Selon lui, la création d’une quatrième année devrait servir à la formation des futurs médecin, avec six mois de cabinet dans un territoire choisi, puis six mois consacrés au projet professionnel. « Nos carrières de jeunes médecins sont très diverses, avec des activités mixtes entre la ville et l’hôpital, entre les structure hospitalières ou extrahospitalières et les cabinets de ville. » 

Mais travailler dans les déserts médicaux, ne serait-ce pas un juste retour des choses pour des étudiants formés gratuitement à l’université ? « Dire que l’Etat paye nos étude, c’est faux, répond Mohamed-Amin Ben-Kraiem, représentant des étudiants en médecine de Lyon Est est actuellement en 3e année. On travaille dans les hôpitaux à partir de la quatrième année et jusqu’à la fin de nos études. On fait le travail de médecins et de professionnels de santé, en étant payés moins de 2 euros de l’heure L’Etat se fait plus de 100 000 euros sur un étudiant en médecine tout au long de ses études. »

En plus des étudiants et internes, des médecins généralistes se sont joints au cortège. « Arrêter d’économiser sur la santé de tous », clame la pancarte portée par Caroline. Elle exerce depuis un an en tant que médecin remplaçante à Villeurbanne et est vent debout contre une quatrième année d’internat dans les déserts médicaux. « Même dans ma zone, qui n’est pas un désert médical, il y a des besoins, je ne vois pas en quoi c’est une solution de nous déplacer comme des pions. Il faudrait plutôt former plus de monde et arrêter de fermer des lits, pour qu’on n’ai plus besoin de négocier avec les hôpitaux pour trouver une place à nos patients. »

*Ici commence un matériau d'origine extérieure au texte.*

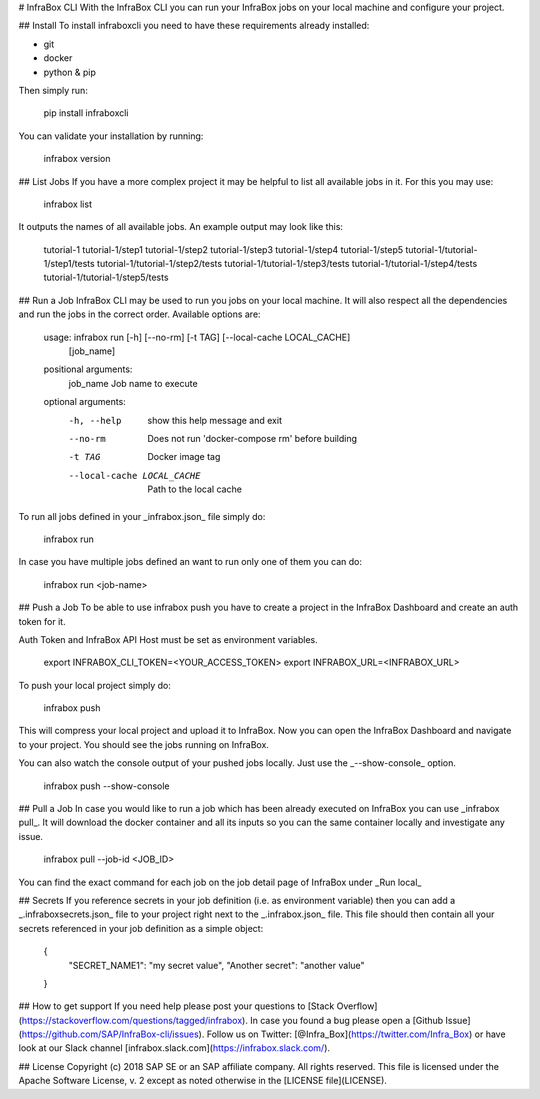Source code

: # InfraBox CLI
With the InfraBox CLI you can run your InfraBox jobs on your local machine and configure your project.

## Install
To install infraboxcli you need to have these requirements already installed:

- git
- docker
- python & pip

Then simply run:

    pip install infraboxcli

You can validate your installation by running:

    infrabox version

## List Jobs
If you have a more complex project it may be helpful to list all available jobs in it. For this you may use:

    infrabox list

It outputs the names of all available jobs. An example output may look like this:

    tutorial-1
    tutorial-1/step1
    tutorial-1/step2
    tutorial-1/step3
    tutorial-1/step4
    tutorial-1/step5
    tutorial-1/tutorial-1/step1/tests
    tutorial-1/tutorial-1/step2/tests
    tutorial-1/tutorial-1/step3/tests
    tutorial-1/tutorial-1/step4/tests
    tutorial-1/tutorial-1/step5/tests

## Run a Job
InfraBox CLI may be used to run you jobs on your local machine. It will also respect all the dependencies and run the jobs in the correct order. Available options are:

    usage: infrabox run [-h] [--no-rm] [-t TAG] [--local-cache LOCAL_CACHE]
                        [job_name]

    positional arguments:
      job_name              Job name to execute

    optional arguments:
      -h, --help            show this help message and exit
      --no-rm               Does not run 'docker-compose rm' before building
      -t TAG                Docker image tag
      --local-cache LOCAL_CACHE
                            Path to the local cache

To run all jobs defined in your _infrabox.json_ file simply do:

    infrabox run


In case you have multiple jobs defined an want to run only one of them you can do:

    infrabox run <job-name>

## Push a Job
To be able to use infrabox push you have to create a project in the InfraBox Dashboard and create an auth token for it.

Auth Token and InfraBox API Host must be set as environment variables.

    export INFRABOX_CLI_TOKEN=<YOUR_ACCESS_TOKEN>
    export INFRABOX_URL=<INFRABOX_URL>

To push your local project simply do:

    infrabox push

This will compress your local project and upload it to InfraBox. Now you can open the InfraBox Dashboard and navigate to your project. You should see the jobs running on InfraBox.

You can also watch the console output of your pushed jobs locally. Just use the _--show-console_ option.

    infrabox push --show-console

## Pull a Job
In case you would like to run a job which has been already executed on InfraBox you can use _infrabox pull_. It will download the docker container and all its inputs so you can the same container locally and investigate any issue.

    infrabox pull --job-id <JOB_ID>

You can find the exact command for each job on the job detail page of InfraBox under _Run local_

## Secrets
If you reference secrets in your job definition (i.e. as environment variable) then you can add a _.infraboxsecrets.json_ file to your project right next to the _.infrabox.json_ file. This file should then contain all your secrets referenced in your job definition as a simple object:

    {
        "SECRET_NAME1": "my secret value",
        "Another secret": "another value"
    }

## How to get support
If you need help please post your questions to [Stack Overflow](https://stackoverflow.com/questions/tagged/infrabox).
In case you found a bug please open a [Github Issue](https://github.com/SAP/InfraBox-cli/issues).
Follow us on Twitter: [@Infra_Box](https://twitter.com/Infra_Box) or have look at our Slack channel [infrabox.slack.com](https://infrabox.slack.com/).

## License
Copyright (c) 2018 SAP SE or an SAP affiliate company. All rights reserved.
This file is licensed under the Apache Software License, v. 2 except as noted otherwise in the [LICENSE file](LICENSE).


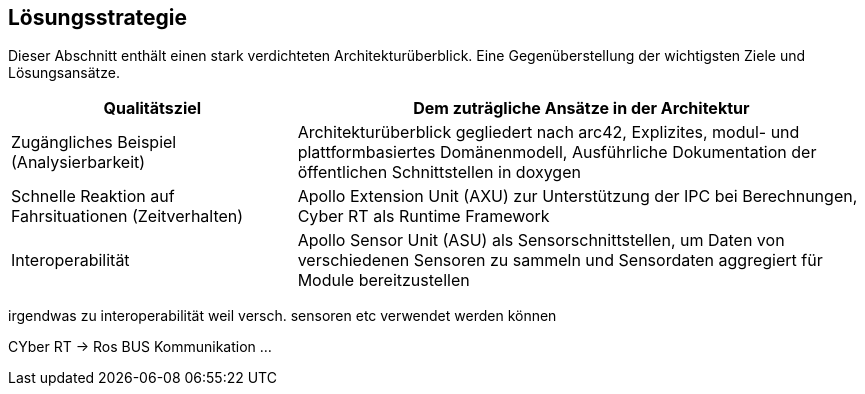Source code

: [[section-solution-strategy]]
== Lösungsstrategie

Dieser Abschnitt enthält einen stark verdichteten Architekturüberblick. Eine Gegenüberstellung der wichtigsten Ziele und Lösungsansätze.

[cols="1,2" options="header"]
|===
| **Qualitätsziel** | **Dem zuträgliche Ansätze in der Architektur**

| Zugängliches Beispiel (Analysierbarkeit)
|Architekturüberblick gegliedert nach arc42, Explizites, modul- und plattformbasiertes Domänenmodell, Ausführliche Dokumentation der öffentlichen Schnittstellen in doxygen

| Schnelle Reaktion auf Fahrsituationen (Zeitverhalten)
|Apollo Extension Unit (AXU) zur Unterstützung der IPC bei Berechnungen,
Cyber RT als Runtime Framework

|Interoperabilität
|Apollo Sensor Unit (ASU) als Sensorschnittstellen, um Daten von verschiedenen Sensoren zu sammeln und Sensordaten aggregiert für Module bereitzustellen
|===

//[role="arc42help"]
//****
//.Inhalt
//Kurzer Überblick über die grundlegenden Entscheidungen und Lösungsansätze, die Entwurf und Implementierung des Systems prägen.
//Hierzu gehören:

//* Technologieentscheidungen
//* Entscheidungen über die Top-Level-Zerlegung des Systems, beispielsweise die Verwendung gesamthaft prägender Entwurfs- oder Architekturmuster,
//* Entscheidungen zur Erreichung der wichtigsten Qualitätsanforderungen sowie
//* relevante organisatorische Entscheidungen, beispielsweise für bestimmte Entwicklungsprozesse oder Delegation bestimmter Aufgaben an andere Stakeholder.

//.Motivation
//Diese wichtigen Entscheidungen bilden wesentliche „Eckpfeiler“ der Architektur.
//Von ihnen hängen viele weitere Entscheidungen oder Implementierungsregeln ab.

//.Form
//Fassen Sie die zentralen Entwurfsentscheidungen *kurz* zusammen.
//Motivieren Sie, ausgehend von Aufgabenstellung, Qualitätszielen und Randbedingungen, was Sie entschieden haben und warum Sie so entschieden haben.
//Vermeiden Sie redundante Beschreibungen und verweisen Sie eher auf weitere Ausführungen in Folgeabschnitten.
//****

//ausführlich

irgendwas zu interoperabilität weil versch. sensoren etc verwendet werden können

CYber RT -> Ros
BUS Kommunikation
...



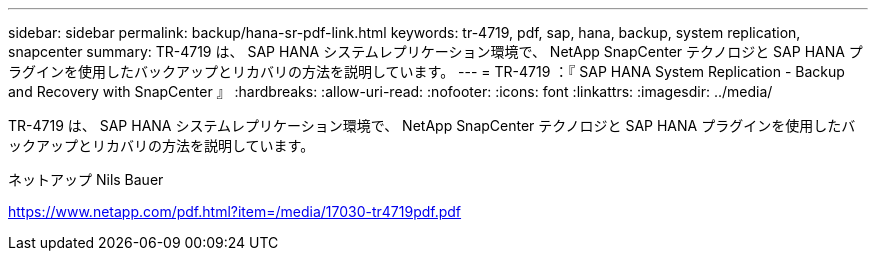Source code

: ---
sidebar: sidebar 
permalink: backup/hana-sr-pdf-link.html 
keywords: tr-4719, pdf, sap, hana, backup, system replication, snapcenter 
summary: TR-4719 は、 SAP HANA システムレプリケーション環境で、 NetApp SnapCenter テクノロジと SAP HANA プラグインを使用したバックアップとリカバリの方法を説明しています。 
---
= TR-4719 ：『 SAP HANA System Replication - Backup and Recovery with SnapCenter 』
:hardbreaks:
:allow-uri-read: 
:nofooter: 
:icons: font
:linkattrs: 
:imagesdir: ../media/


[role="lead"]
TR-4719 は、 SAP HANA システムレプリケーション環境で、 NetApp SnapCenter テクノロジと SAP HANA プラグインを使用したバックアップとリカバリの方法を説明しています。

ネットアップ Nils Bauer

link:https://www.netapp.com/pdf.html?item=/media/17030-tr4719pdf.pdf["https://www.netapp.com/pdf.html?item=/media/17030-tr4719pdf.pdf"]
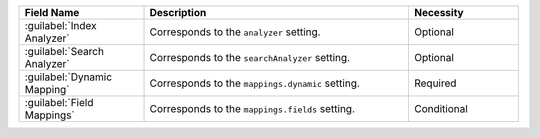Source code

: .. list-table:: 
   :header-rows: 1
   :widths: 25 53 22

   * - Field Name 
     - Description 
     - Necessity
     
   * - :guilabel:`Index Analyzer` 
     - .. include:: /includes/extracts/fts-field-analyzer.rst

       Corresponds to the  ``analyzer`` setting.
     - Optional
       
   * - :guilabel:`Search Analyzer` 
     - .. include:: /includes/extracts/fts-field-search-analyzer.rst

       Corresponds to the  ``searchAnalyzer`` setting.
     - Optional
        
   * - :guilabel:`Dynamic Mapping` 
     - .. include:: /includes/extracts/fts-field-ui-mappings-dynamic.rst

       Corresponds to the  ``mappings.dynamic`` setting.
     - Required
     
   * - :guilabel:`Field Mappings`
     - .. include:: /includes/extracts/fts-field-mappings-fields.rst

       Corresponds to the  ``mappings.fields`` setting.
     - Conditional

Le syndicat MG (Fédération française des médecins généralistes) avait aussi appelé à la grève ce jeudi 17 novembre, pour rejoindre le mouvement des étudiants et internes. « L’installation dans des lieux désertiques, c’est une installation sans maître de stage, s’exaspère Guilaine Ferré, présidente du syndicat dans le Rhône. Lâcher des jeunes dans ces conditions, c’est inacceptable et ça va les détourner massivement de la médecine générale, qui est déjà en grande souffrance et en grande pénurie. »

L’occasion aussi pour les médecins généralistes de porter d’autres revendications, comme la revalorisation du prix des consultations. Le syndicat MG souhaite une base à 30 euros, contre 25 euros actuellement pour toute consultation. Avec ensuite différents niveaux, selon la complexité du rendez-vous médical. 

Les médecins généralistes sont appelés à faire de nouveau grève, les 1er et 2 décembre. Un mouvement lancé par un groupe Facebook « Médecins pour demain », se voulant apolitique et a-syndicale, réclamant la consultation à 50 euros.

Preuve que la grogne des médecins de ville et de campagne ne semble pas décidé à s’éteindre.